**Your assignment:**
Would you please transcribe the records below from the line with "Angebot verbessern können." through their final line, exactly and with no other lines?

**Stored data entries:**
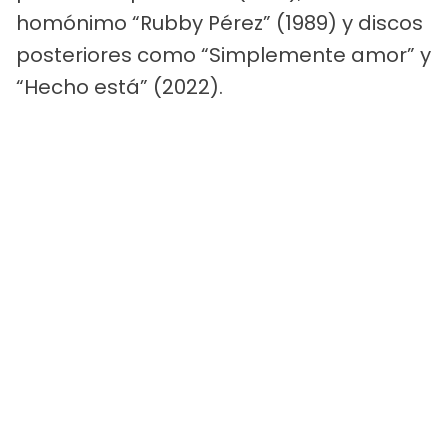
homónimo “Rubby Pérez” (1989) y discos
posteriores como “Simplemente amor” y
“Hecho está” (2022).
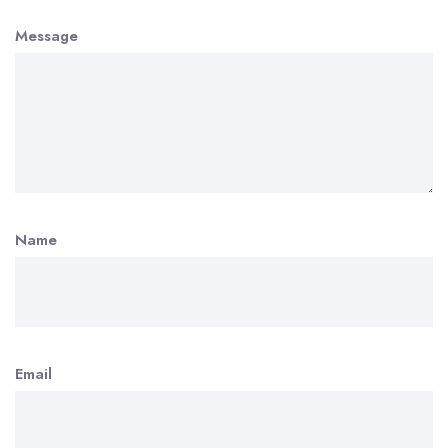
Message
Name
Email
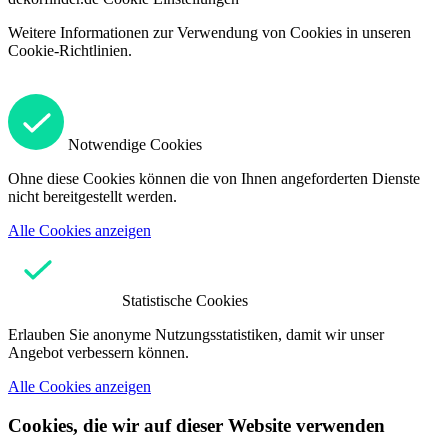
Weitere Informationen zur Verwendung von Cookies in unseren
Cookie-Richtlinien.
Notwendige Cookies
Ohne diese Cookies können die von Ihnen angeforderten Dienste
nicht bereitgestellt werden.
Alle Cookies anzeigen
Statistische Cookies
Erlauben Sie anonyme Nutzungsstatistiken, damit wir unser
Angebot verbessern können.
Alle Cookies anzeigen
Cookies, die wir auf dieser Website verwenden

**Task result:**
Angebot verbessern können.
Alle Cookies anzeigen
Cookies, die wir auf dieser Website verwenden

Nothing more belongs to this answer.